I presented yesterday at the Michigan Council of Teachers of English's Fall Conference on a question that I'm still working to answer: What counts as data and assessment? It's a question that I still don't have the answer to, a question that isn't answered as easily as the educational de-formers want it to be. No student will ever be reduced to just a number; they are stories. They are works in progress. 

As teachers, we hear a lot about the "triangulation of data." We're told that our assessments should "speak" to each other. And we're often given incredibly large amounts of data that is packaged with an invisible label that reads something like this: This data is reliable, and it's meant to make your job easier. It's instantaneous or nearly so, so you can make nearly immediate change in your instruction. But sometimes what we think we know to be true about students isn't necessarily true about students. Take, for example, poor performance on a standardized reading test. A low score could mean that she is an emerging reader, but it could also mean that a computer was malfunctioning. It could also mean that she didn't eat breakfast that day or was worrying about an exam that she had to take next hour.  

All of this is to say that our impressions and understandings of students are also works in progress. We must keep working toward the big picture, incorporating data from our practice and from those sources that know students best. 

On Wednesday and Thursday, I had the opportunity to gather more data about my students. This time, it came from sources that know them better than any standardized test or I could even hope to: their parents, guardians, and family members. 

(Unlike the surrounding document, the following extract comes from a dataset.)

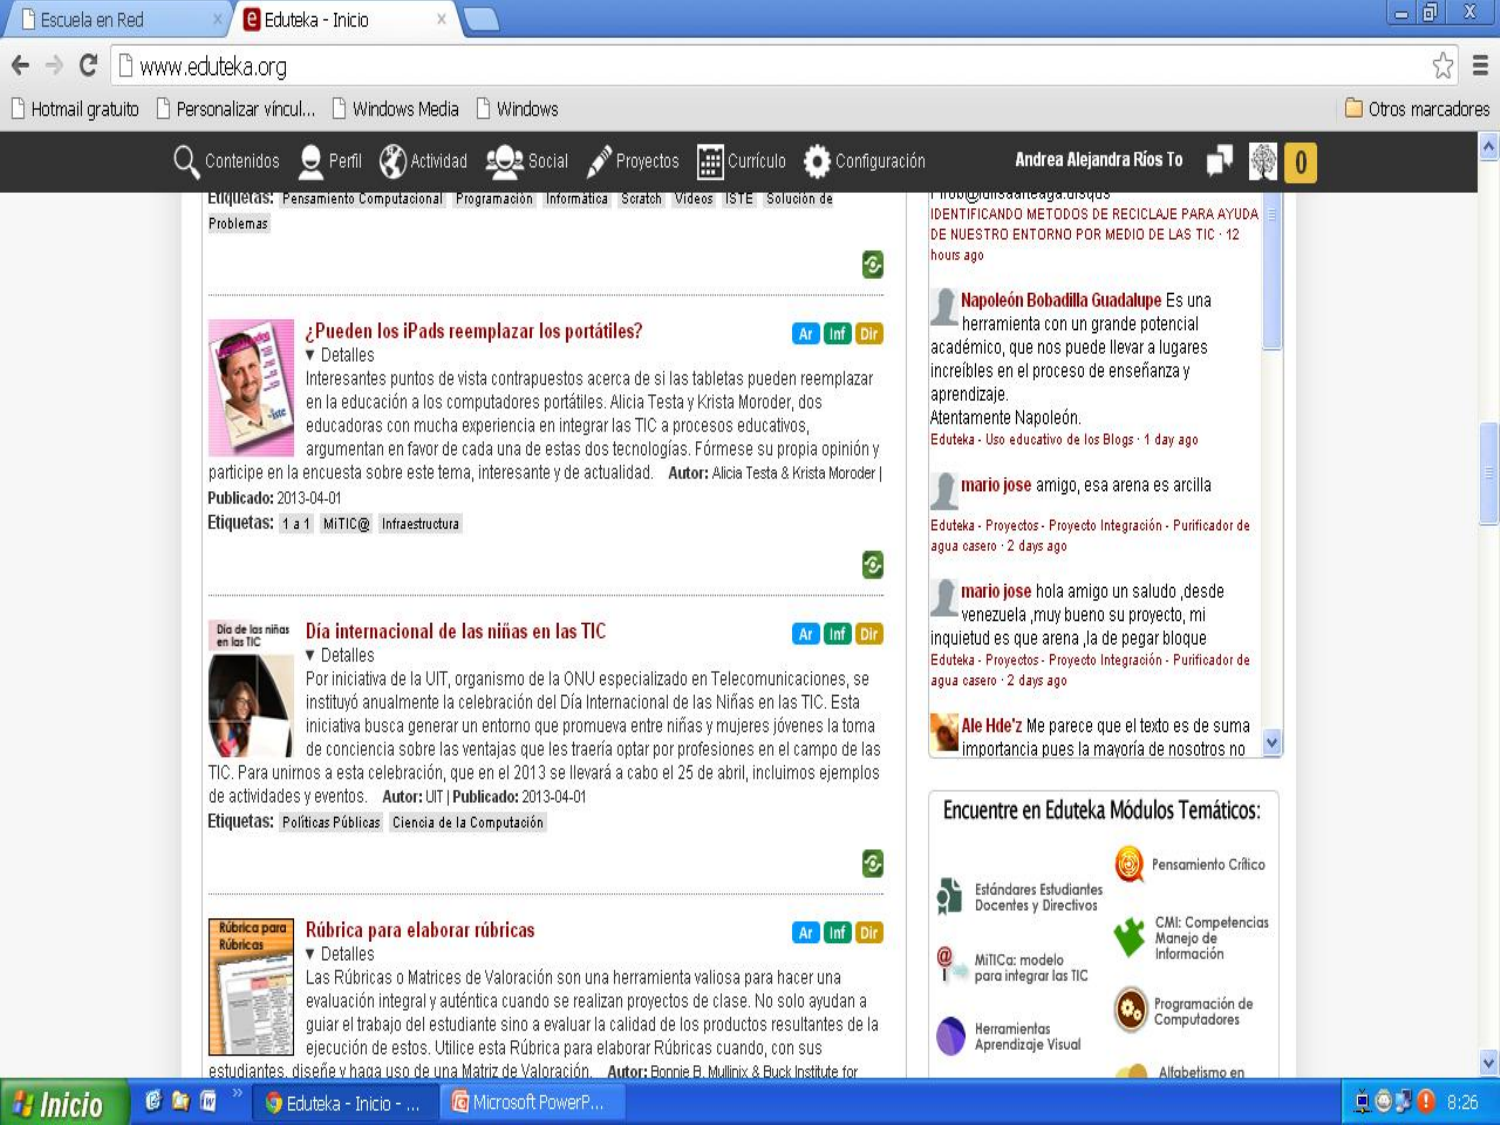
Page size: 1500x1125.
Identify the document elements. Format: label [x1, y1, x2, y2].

list [0, 0, 1500, 1125]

Imagine if a teacher were to find out information like this that night (I should note that the bullets below are hypothetical and not factual; I respect the privacy of all of my students and their families): 
  • One student has a parent that has been injured multiple times in the military. She lives with extended family, and she is trying to find a way to balance the need to care for her parent in addition to finding time to study for school. 
  • Another student received the highest grades on her report card than she has in a long time. The student passed just a few classes, something that I was raised to think of as "failure." This was something to celebrate for her and her parent. 
  • One parent conveyed her appreciation of the writing process, remembering a time that she was in school. I appreciated her enthusiasm for really "rough drafts," and how the final draft is not as important as the process along the way. I now know that my goal of spending a lot of time on a piece meets this parent's goal and belief, too. 
  • Another guardian and I discussed his nephew's frequent "book hopping." There's no standard for this, but it was reassuring that the parent even noticed how he appeared to bring a new book home every night and attempt to convince family members that he was completing them all. 
  • Another parent and I talked about improving time management. The student enjoys my class, feels as if she is learning, but just doesn't remember to complete all of the assignments in time because of extracurricular involvement. 
  • One parent told me that his son gets up around 5:00 AM in order to get ready for school and to make the commute to have a better educational opportunity than the one offered in their home neighborhood. 
  • And yet another parent told me about how her son attended a different school last year where there were multiple long-term substitutes and rampant inconsistencies throughout the building.
And the data goes on and on... 

So what are educators to do with all this? Add it to the copious amounts of other data to try to form an even bigger picture in our minds about who these students are. These young people are still forming and developing. This data reminds us of that and how human they really are. We must be willing to learn with, from, and about our students if we really want to make a difference.